До покупки первой картины было еще далеко: на первом месте у молодого директора Товарищества тверской мануфактуры стояли фабрики, и только. Годы, проведенные в Твери, ничем примечательным отмечены не были. Налаживал производство, наращивал мощности, расширял круг сбыта и богател… И остальные пайщики товарищества тоже богатели: и Михаил, и Арсений, который успел поучиться в Англии и даже пройти там «производственную практику». Михаил хотя бы два года побыл в директорах правления, а Арсений только охотился и возился с любимыми собаками. Вот и выходило, что Иван Морозов — типичный фабрикант и при этом «убежденный капиталист и консерватор». Внешне крайне мягкий (художник Сергей Виноградов называл его «теленком с добрыми глазами», а Юрий Бахрушин — «ленивым добряком»), Иван Абрамович становился жестким, едва речь заходила о делах, особенно о повышении жалованья рабочим. С другой стороны, в спорах с Михаилом, обвинявшим Варвару Алексеевну в чрезмерной филантропии, Иван Абрамович обычно занимал сторону матери. «Первым делом все затеи ваши отменю — чайные там, театры ваши, фонари, казармы. Каждый человек должен быть своей партии: либо капиталист, либо рабочий», — возмущался Ларион Рыдлов, герой «Джентельмена». Точно так же негодовал Михаил Морозов, когда родственники перебарщивали с благотворительностью; требовал отказаться от выплаты пособий при несчастных случаях на производстве, которых рабочие все же сумели добиться. Маргарита Кирилловна, напротив, выгораживала мужа и писала, что консерватором был Иван Абрамович и «присущая русским славянская мечтательность» отсутствовала в нем вовсе. От этой самой мечтательности, любил повторять он, бизнесу только вред.

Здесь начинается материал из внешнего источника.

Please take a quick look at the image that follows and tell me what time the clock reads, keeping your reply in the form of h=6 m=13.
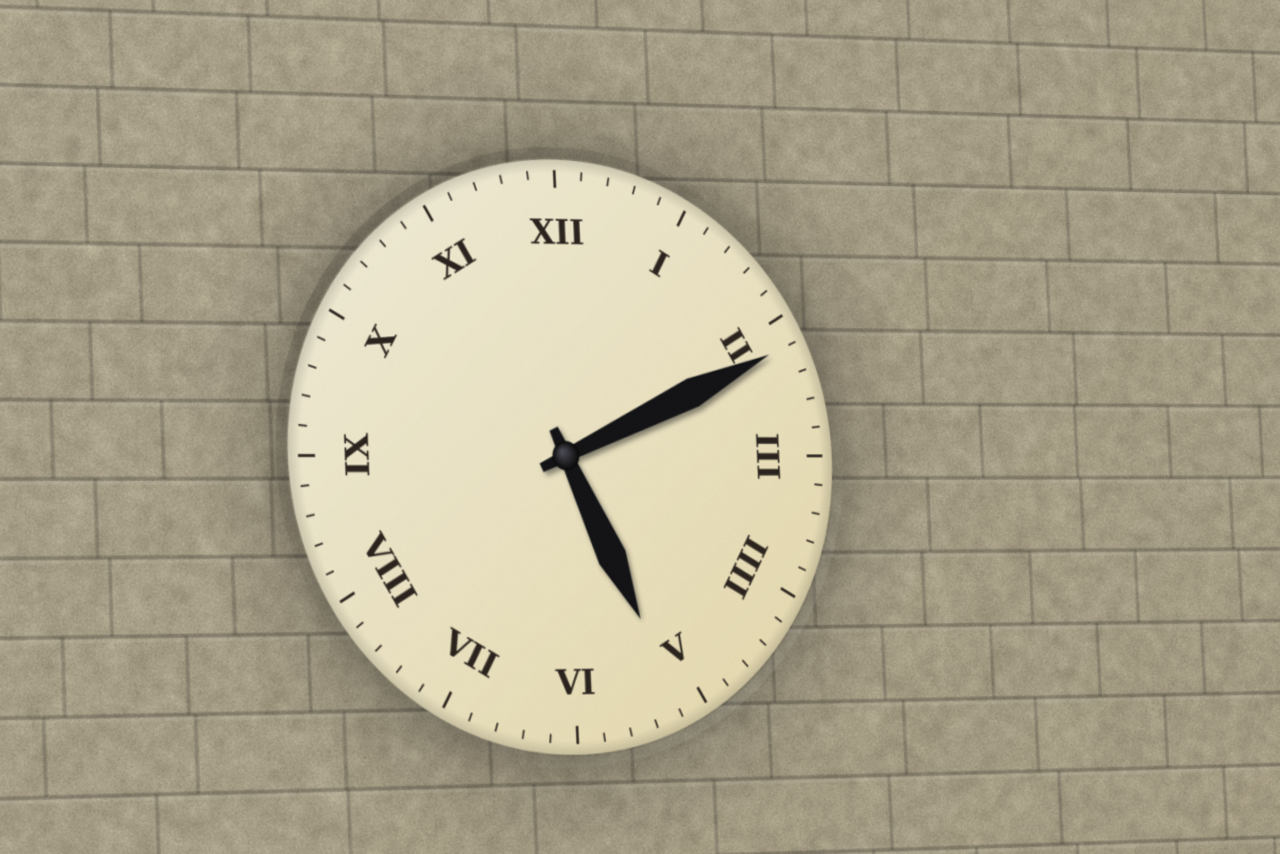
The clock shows h=5 m=11
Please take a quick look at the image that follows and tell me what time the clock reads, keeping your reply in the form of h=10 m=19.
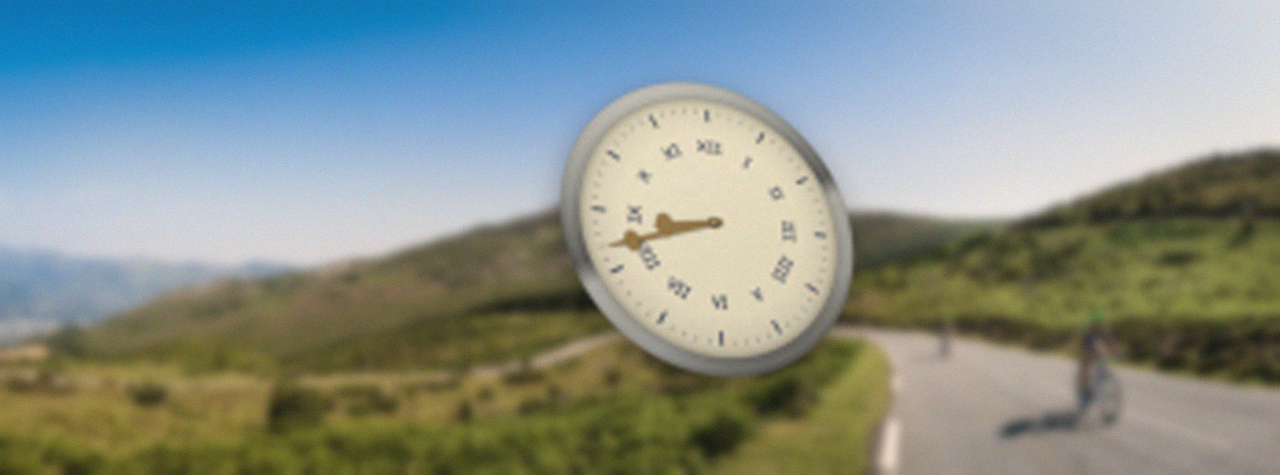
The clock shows h=8 m=42
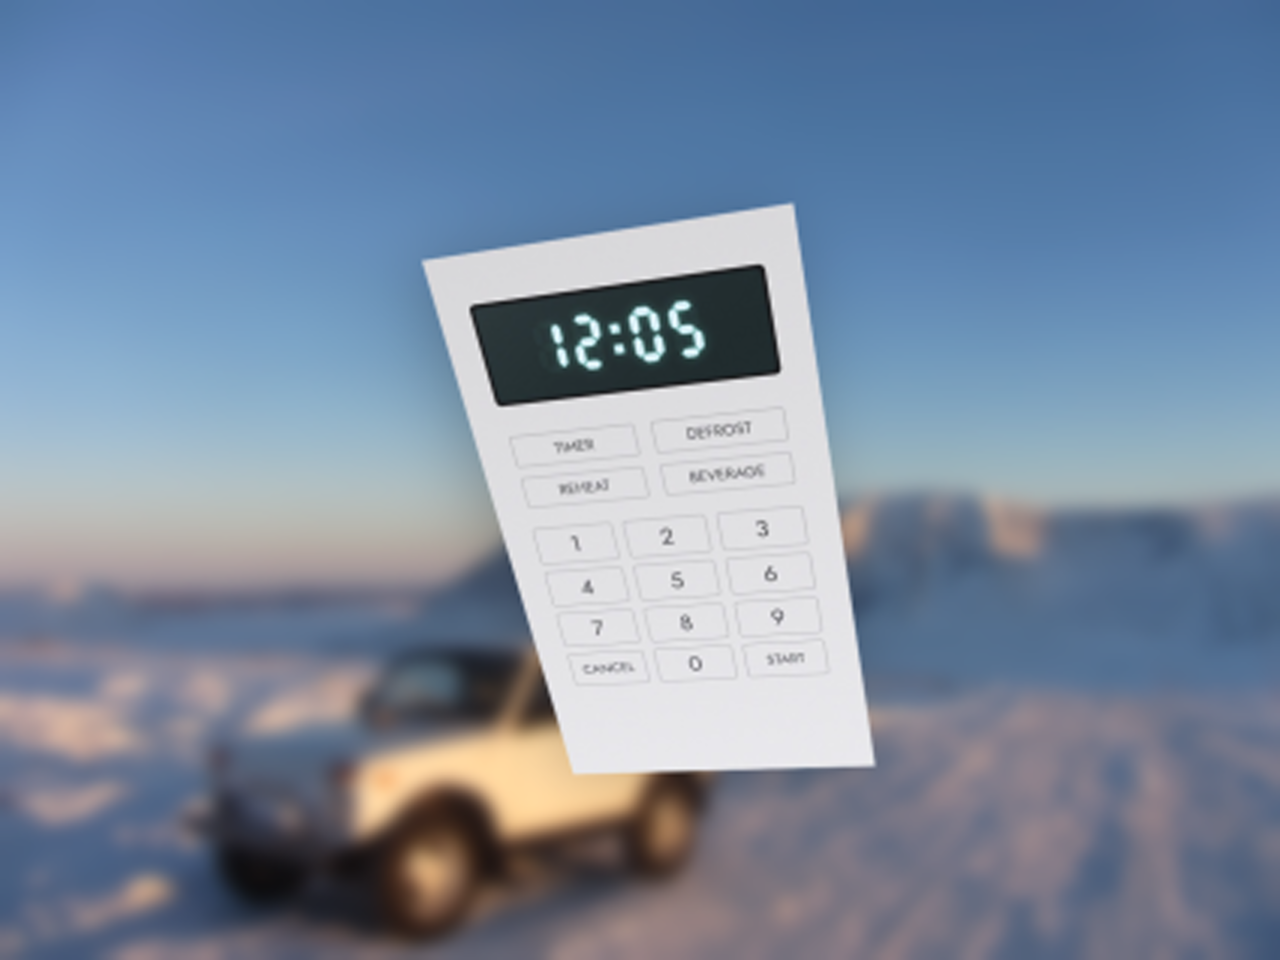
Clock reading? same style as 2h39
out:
12h05
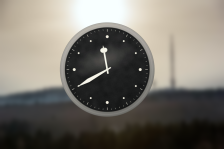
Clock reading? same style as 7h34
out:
11h40
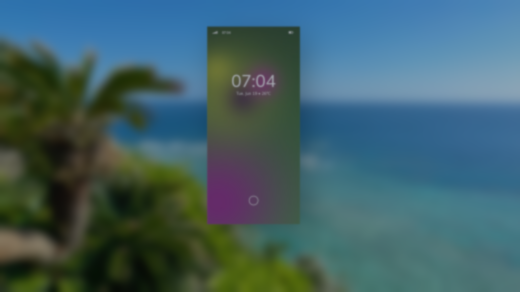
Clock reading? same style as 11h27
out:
7h04
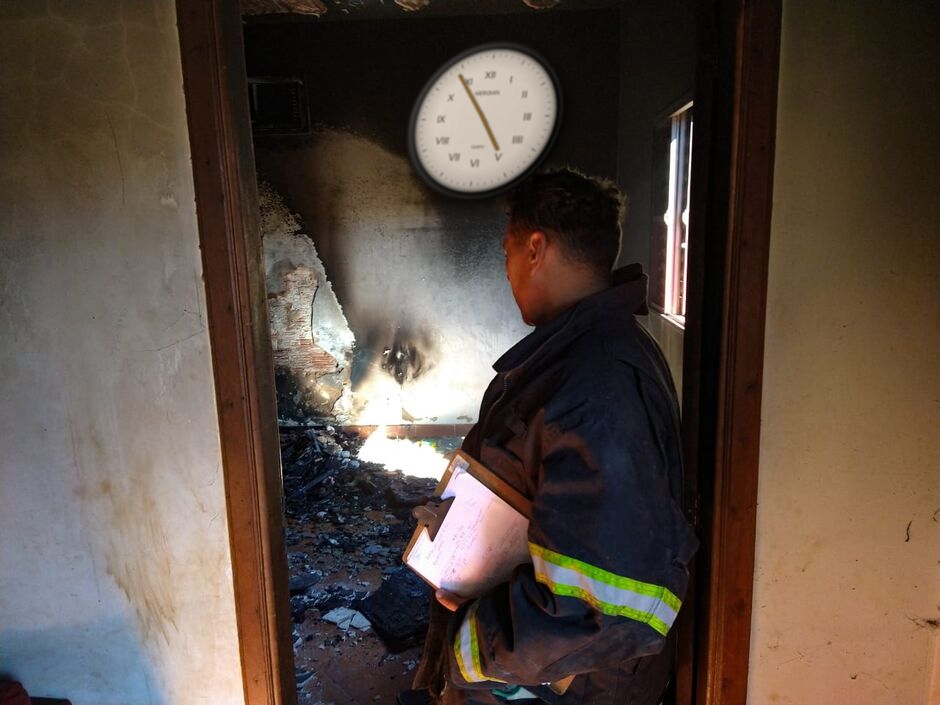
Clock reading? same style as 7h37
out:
4h54
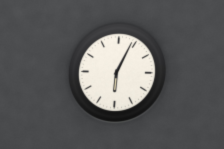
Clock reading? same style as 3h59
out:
6h04
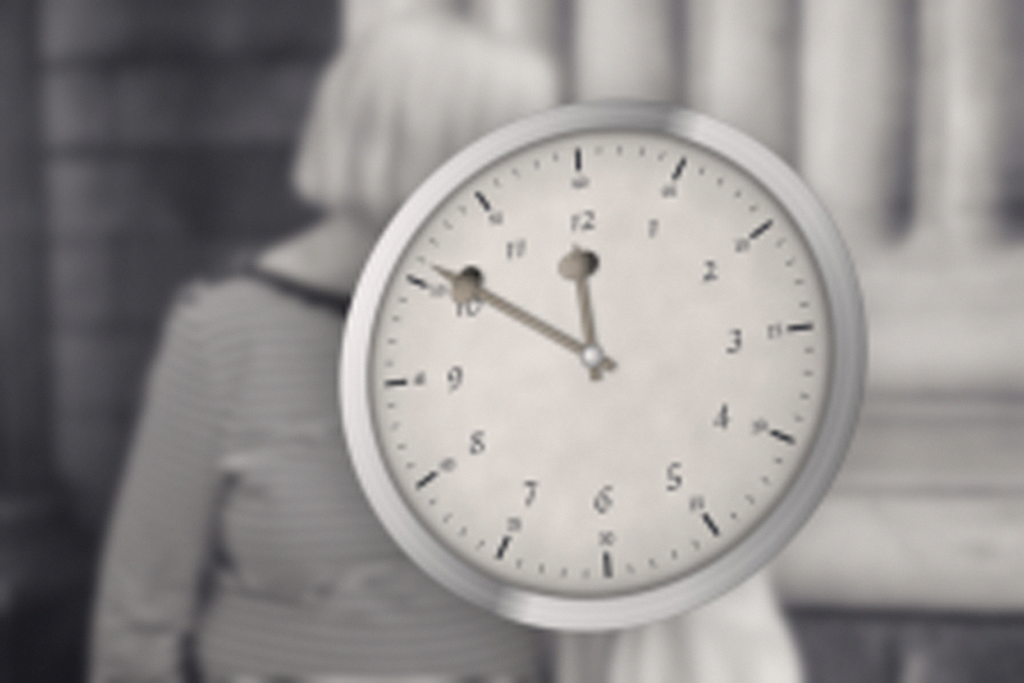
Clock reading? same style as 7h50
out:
11h51
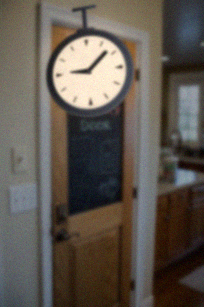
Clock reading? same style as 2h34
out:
9h08
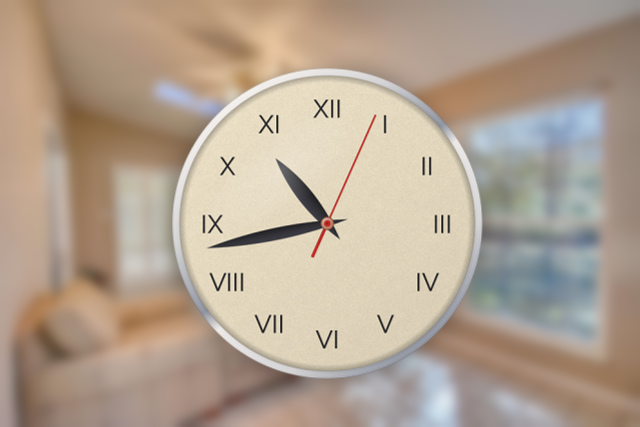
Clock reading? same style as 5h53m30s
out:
10h43m04s
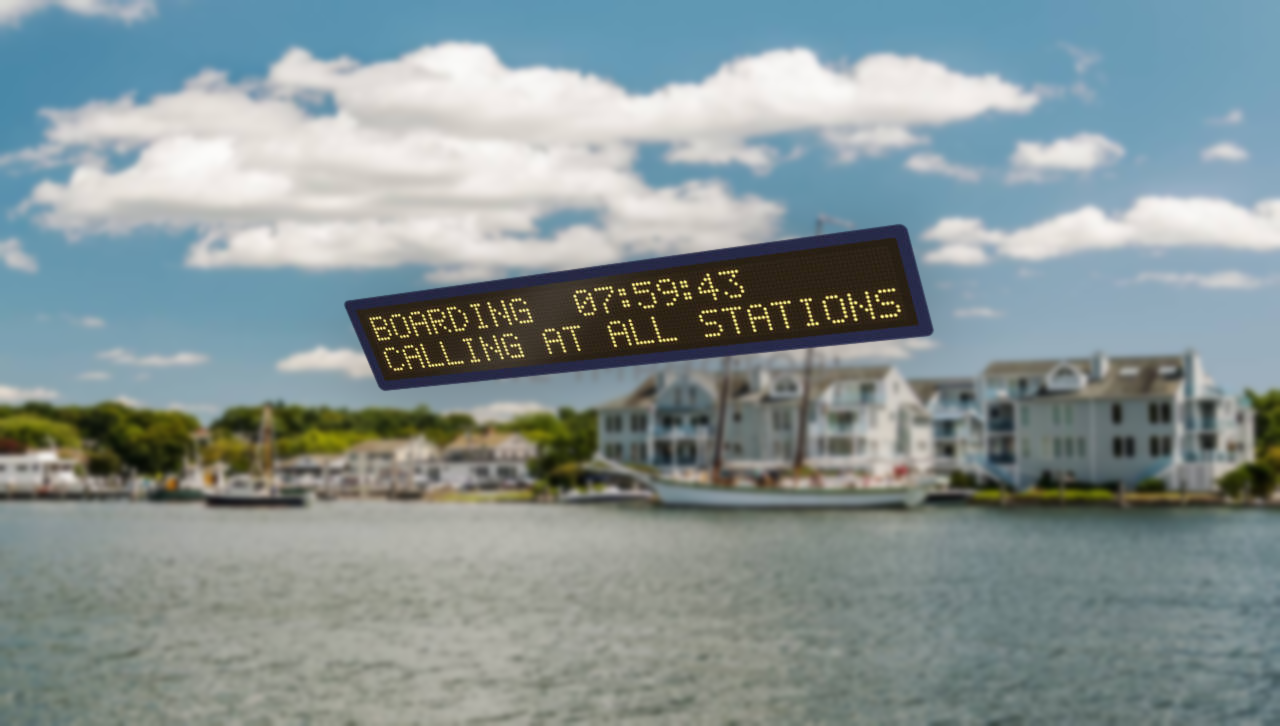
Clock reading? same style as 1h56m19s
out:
7h59m43s
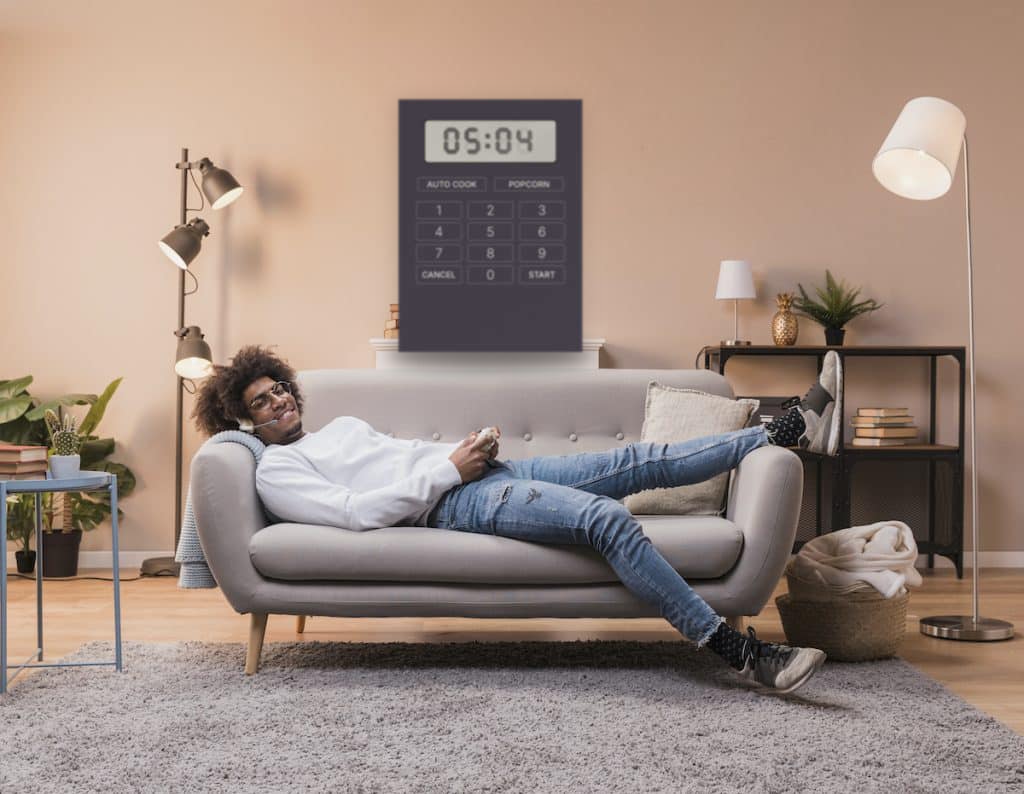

Мечтательным или нет, а вот прижимистым И. А. Морозов был точно. Ходил анекдот о том, как во время службы в храме он одолжил собственному брату пять рублей, но с условием, что тот вернет с процентами. История вполне правдоподобная, если просмотреть хотя бы несколько из составленных им деловых документов. Например, официальное письмо вдове брата, в котором Иван Абрамович подробно, на нескольких страницах, указывает на неточности, которые допустили поверенные, занимавшиеся введением невестки в права наследования. А его почерк! Михаил писал коряво, второпях, а Ивана взяли бы в любой департамент за один только каллиграфический талант.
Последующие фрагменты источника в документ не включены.